What I find a little odd is that I find eating insects less creepy than say, eel. A termite looks like a termite. I know exactly what I’m getting. It’s a termite. This is what it looks like alive. This is what it looks like dead. A piece of eel only hints at what the sucker looked like alive and allows my imagination to run wild and creep me out.

Having said that, the cricket incident still ooks me out a bit.

At the end of some event or another I’ve long since forgotten, a dignitary from a country in Africa that’s changed names so many times I’m not even sure what the proper name is came to my office to thank us for our assistance. I think he was assassinated later, but probably not because of his generosity with snacks.

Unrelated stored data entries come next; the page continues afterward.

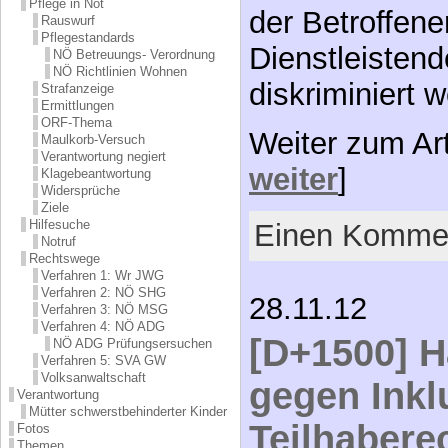
Pflege in Not
der Betroffen
Rauswurf
Pflegestandards
Dienstleistend
NÖ Betreuungs- Verordnung
NÖ Richtlinien Wohnen
diskriminiert 
Strafanzeige
Ermittlungen
ORF-Thema
Weiter zum Ar
Maulkorb-Versuch
Verantwortung negiert
weiter
]
Klagebeantwortung
Widersprüche
Ziele
Hilfesuche
Einen Kommen
Notruf
Rechtswege
Verfahren 1: Wr JWG
Verfahren 2: NÖ SHG
28.11.12
Verfahren 3: NÖ MSG
Verfahren 4: NÖ ADG
[D+1500] H
NÖ ADG Prüfungsersuchen
Verfahren 5: SVA GW
Volksanwaltschaft
gegen Inkl
Verantwortung
Mütter schwerstbehinderter Kinder
Teilhabere
Fotos
Themen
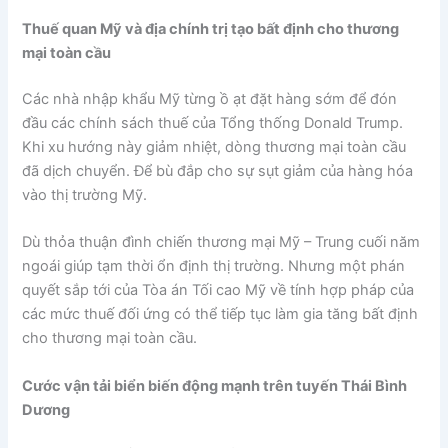
Thuế quan Mỹ và địa chính trị tạo bất định cho thương
mại toàn cầu
Các nhà nhập khẩu Mỹ từng ồ ạt đặt hàng sớm để đón
đầu các chính sách thuế của Tổng thống Donald Trump.
Khi xu hướng này giảm nhiệt, dòng thương mại toàn cầu
đã dịch chuyển. Để bù đắp cho sự sụt giảm của hàng hóa
vào thị trường Mỹ.
Dù thỏa thuận đình chiến thương mại Mỹ – Trung cuối năm
ngoái giúp tạm thời ổn định thị trường. Nhưng một phán
quyết sắp tới của Tòa án Tối cao Mỹ về tính hợp pháp của
các mức thuế đối ứng có thể tiếp tục làm gia tăng bất định
cho thương mại toàn cầu.
Cước vận tải biển biến động mạnh trên tuyến Thái Bình
Dương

He brought us a present. A big bag of crickets. These weren’t chocolate covered crickets. These were crickets. Dipped in a sugar syrup and flash-fried. They looked like crickets. Big crickets. Big, big crickets.

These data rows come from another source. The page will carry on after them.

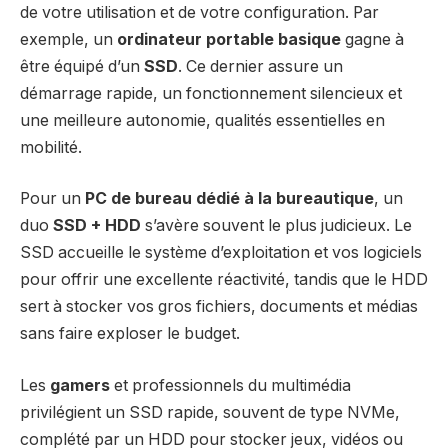
de votre utilisation et de votre configuration. Par
exemple, un
ordinateur portable basique
gagne à
être équipé d’un
SSD
. Ce dernier assure un
démarrage rapide, un fonctionnement silencieux et
une meilleure autonomie, qualités essentielles en
mobilité.
Pour un
PC de bureau dédié à la bureautique
, un
duo
SSD + HDD
s’avère souvent le plus judicieux. Le
SSD accueille le système d’exploitation et vos logiciels
pour offrir une excellente réactivité, tandis que le HDD
sert à stocker vos gros fichiers, documents et médias
sans faire exploser le budget.
Les
gamers
et professionnels du multimédia
privilégient un SSD rapide, souvent de type NVMe,
complété par un HDD pour stocker jeux, vidéos ou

We didn’t want to create An Incident, so we all had to be polite and eat a cricket. Even the vegetarians. Trying to explain vegetarianism to a man from a country where people are starving is a losing, not to mention arrogant, proposition.

I managed to pretend I enjoyed the crickets a little too well and he insisted I take the crickets. All of them. I called Husband and told him I had a surprise for him and took the bag home. When I got there, Husband had a surprise for me. His Excellency the Cricket Man had paid him a visit too.

We gave one bag away, but we were stuck with the other one. We just didn’t have the heart to throw it away. Eventually I put it in my in-laws refrigerator while we were housesitting.

This has been a test of the MT blog management system. It is only a test. In the event of a real post there would have been something even less-lucid here. That is all.

Even my test-posts are too wordy. Sheesh.